Why get so mad it’s just a laugh

You PC types are all so daft

It’s light relief – no call to think

Paul’s such a dag, he’s such a lark

Don’t blame it on the TV staff

They don’t like audiences to think

Why get so mad it’s just a laugh

Don’t let those cheeky darkies start

Their claims that Kiwis need to think

Paul’s such a dag, he’s such a lark

Immigrants like him? Pure class

It’s guys like him who make us think

But don’t be mad it’s just a laugh

The world’s a place that’s far too hard

I’d like to teach my kids to think

Paul’s such a dag, he’s such a lark

Why get so mad it’s just a laugh

Ironic that one of my first attempts at a villanelle (one of the more intellectual and difficult forms) would be prompted by Paul Henry, but that's what indignant anger will do! I thought the villanelle would be a good form because of its repetition. It also gives me an excuse to post a (hand covers mouth) rhyming poem, something which seems oddly appropriate for a poem about TV.

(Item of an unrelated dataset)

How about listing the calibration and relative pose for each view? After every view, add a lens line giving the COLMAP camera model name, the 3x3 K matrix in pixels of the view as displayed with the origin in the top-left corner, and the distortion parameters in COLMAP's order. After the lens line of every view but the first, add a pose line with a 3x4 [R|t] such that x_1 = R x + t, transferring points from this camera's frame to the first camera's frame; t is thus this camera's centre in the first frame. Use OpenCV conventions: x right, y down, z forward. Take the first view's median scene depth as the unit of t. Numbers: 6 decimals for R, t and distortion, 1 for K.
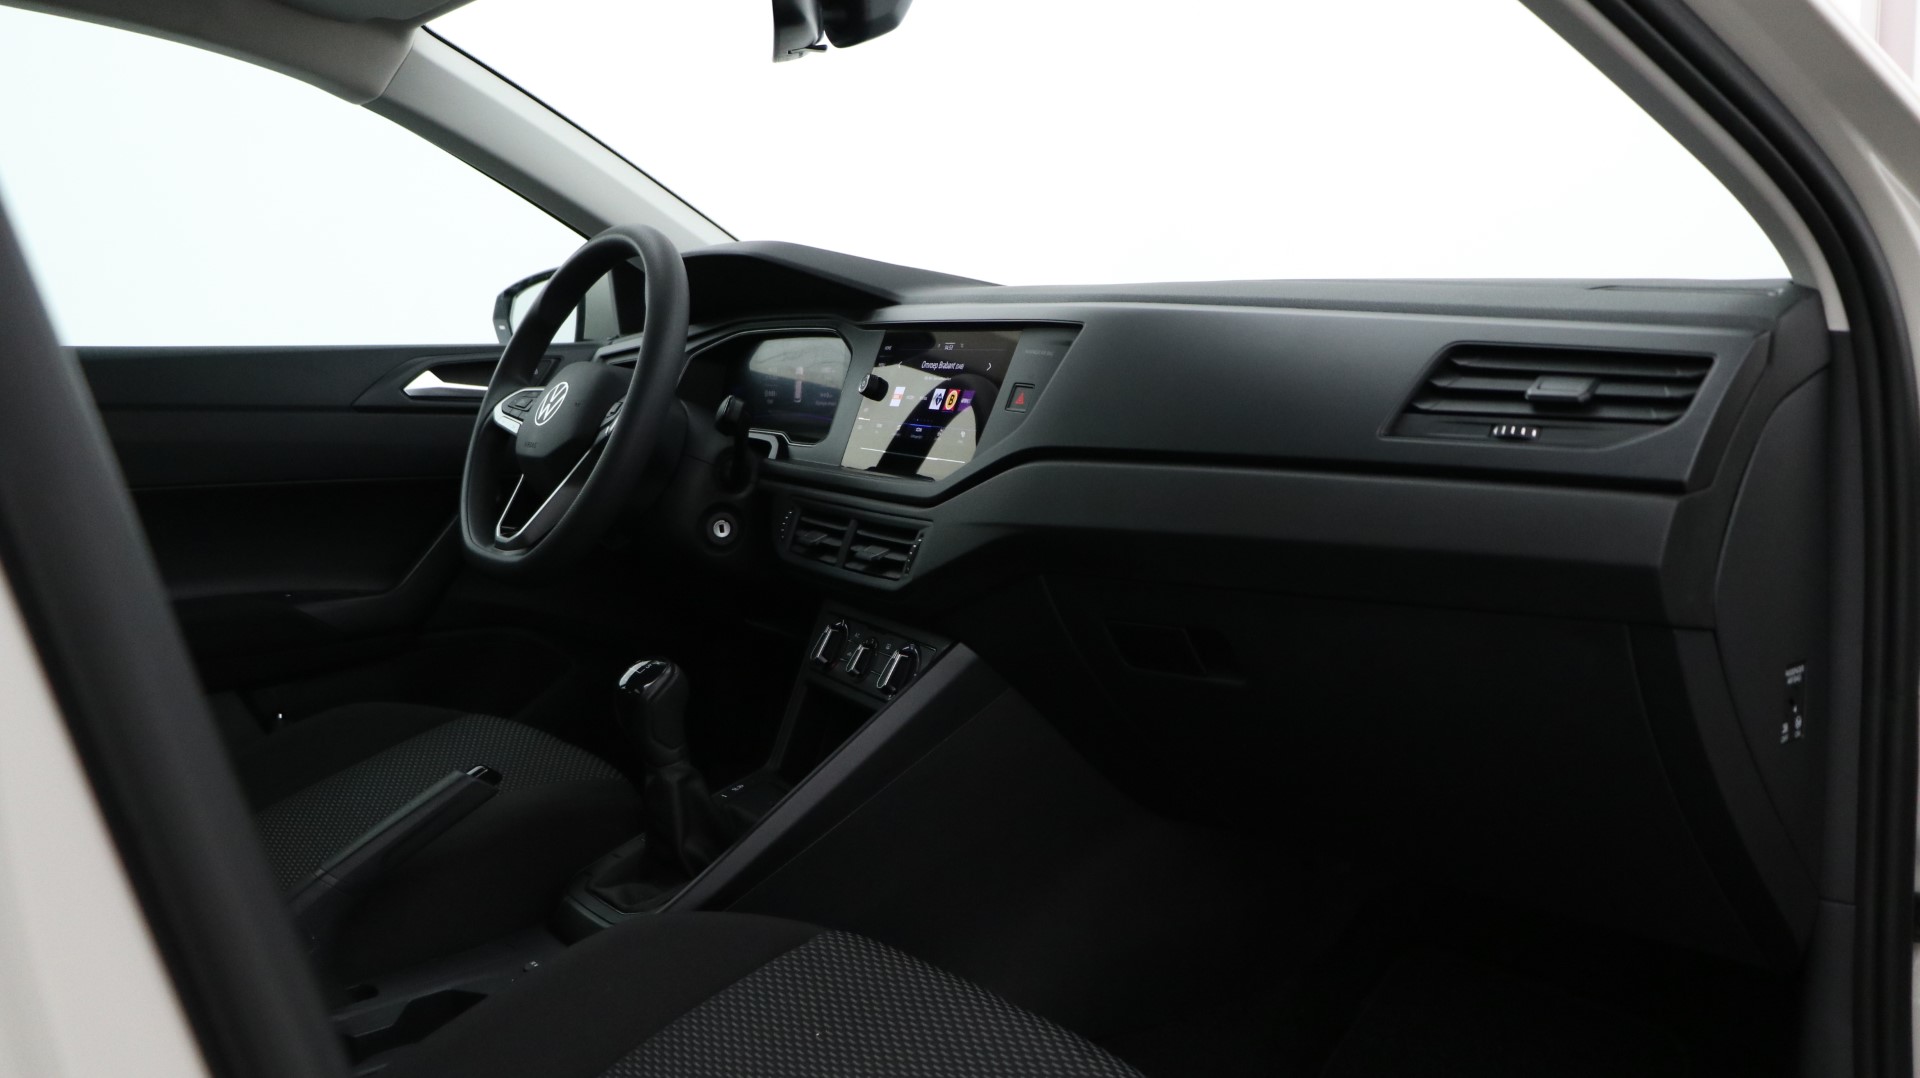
lens RADIAL K [[1549.1, 0, 961.1], [0, 1549.1, 539.8], [0, 0, 1]] dist [-0.143008, 0.008222]
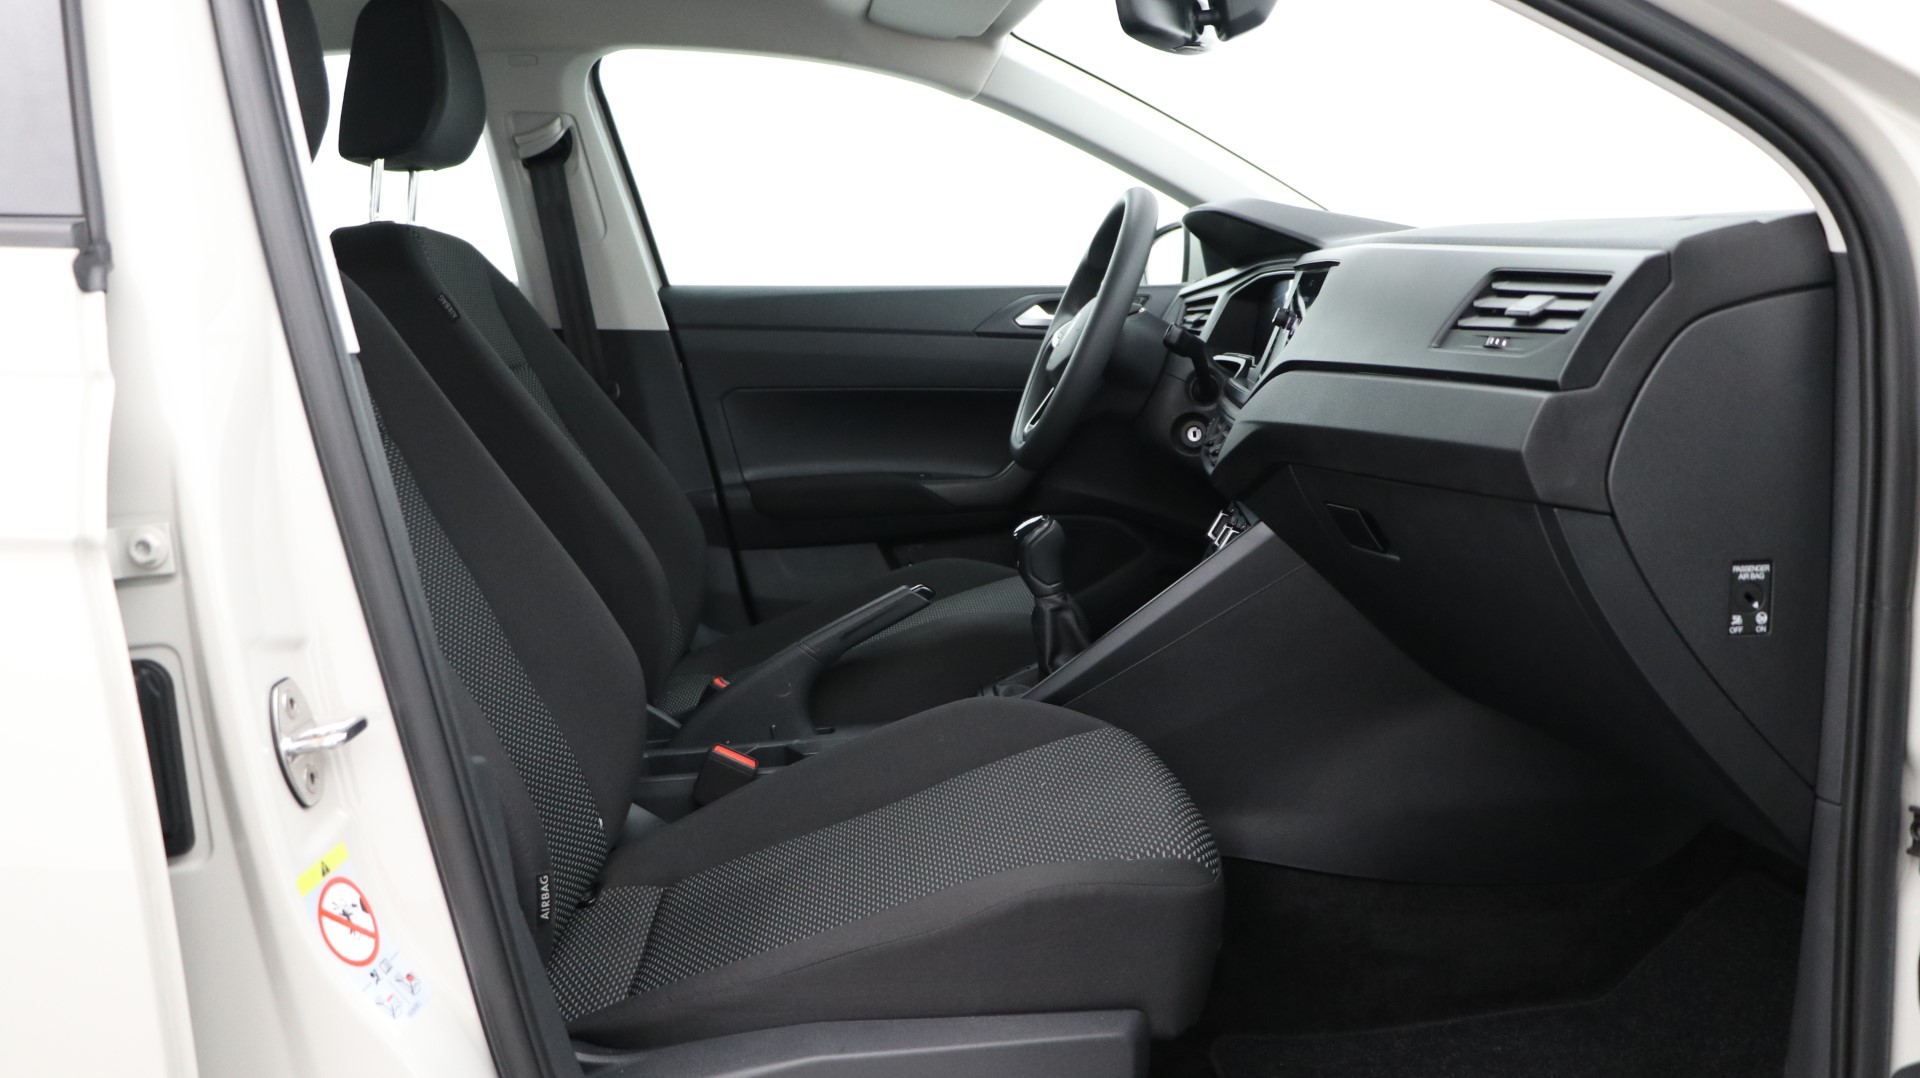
lens RADIAL K [[1549.1, 0, 960.5], [0, 1549.1, 539.7], [0, 0, 1]] dist [-0.143008, 0.008222]
pose [[0.828137, 0.078242, -0.555038, 0.649689], [-0.061368, 0.996913, 0.048970, 0.047732], [0.557156, -0.006492, 0.830382, -0.208973]]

In case you haven't been following, English immigrant Paul Henry, host of TVNZ's Breakfast programme, asked John Key yesterday on live TV whether our Governor General, NZ-born Sir Anand Satanyand, was "even a New Zealander". Our valiant PM's only response was a weak laugh. Apart from a villanelle, my response is a strangled Gaaaaahhhhhhhhhh!